KE = eV = 1.09 * 10^-18 J

so substitute these answers and the right answer is 4.7 angstrom.

Heet Surana

Last Activity: 8 Years ago

Energy required for the electron to escape is 13.6 eV Excess energy that electron have is 0.5*13.6=6.8 eV 6.8 * 1.6 *10^-19 J = h c/wavelength but the answers are not matching... there might may be some mistake... check it out

Ankit

Last Activity: 6 Years ago

Excess energy = 13.6×.5 =6.8And lambda = square root of 150 / V A° where V is the potential difference supplied to electron So lambda = square.
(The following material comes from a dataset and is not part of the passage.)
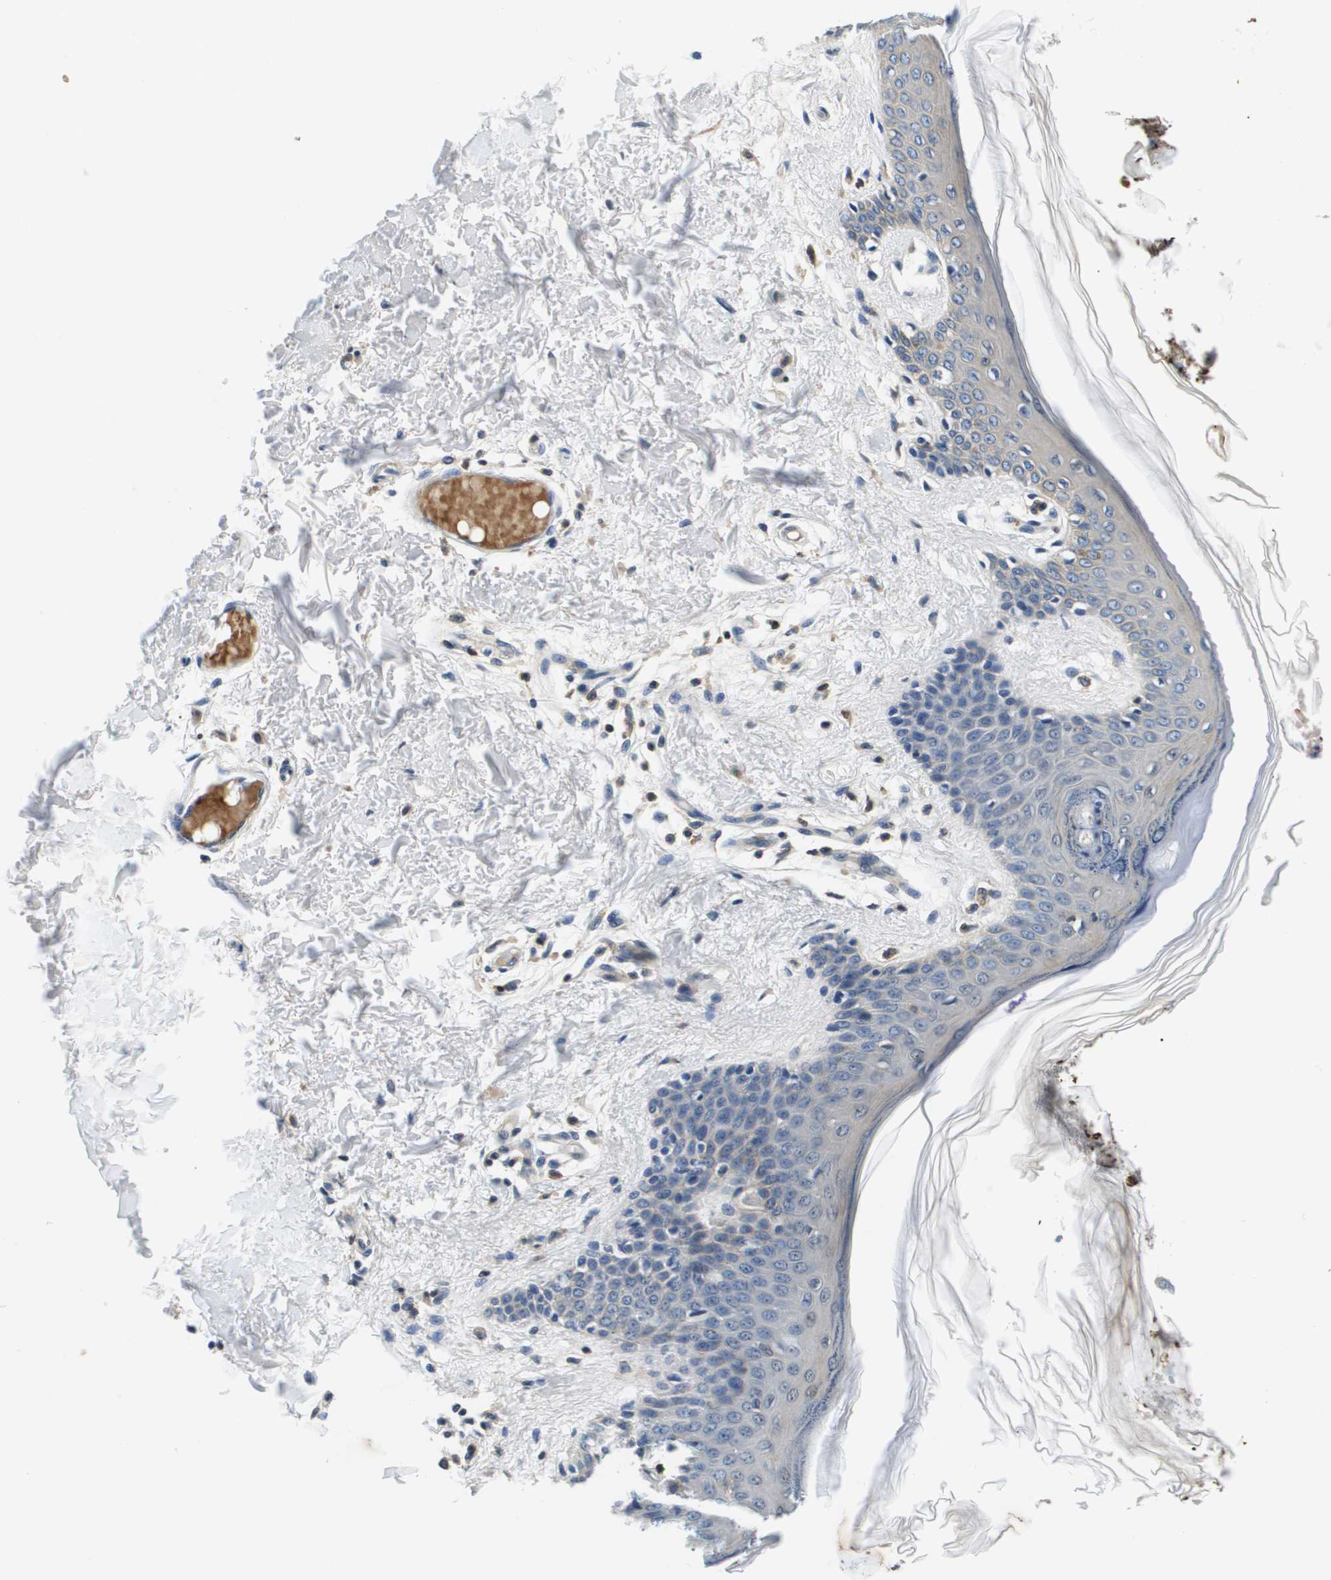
{"staining": {"intensity": "negative", "quantity": "none", "location": "none"}, "tissue": "skin", "cell_type": "Fibroblasts", "image_type": "normal", "snomed": [{"axis": "morphology", "description": "Normal tissue, NOS"}, {"axis": "topography", "description": "Skin"}], "caption": "Immunohistochemical staining of benign skin reveals no significant staining in fibroblasts.", "gene": "KCNQ5", "patient": {"sex": "male", "age": 53}}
Rt 150/6.8 that gives lambda = 4.71 A°

Alankrita Singh

Last Activity: 6 Years ago

wavelength=12.27A°/√V

So V=13.6×1.5×1.6×10^-19

Wavelength=4.7A° .........................................................

ankit singh

Last Activity: 4 Years ago

he energy given to electron is 13.6×1.5 = 20.4eV. So the kinetic energy of emitted electron is = 20.4-13.6 = 6.8eV. The wavelength of wave associated with electron moving with kinetic energy N eV is, (12.27) / (N^1/2) angstrom. 12.27/ (6.8)^1/2 = 4.7 angstrom.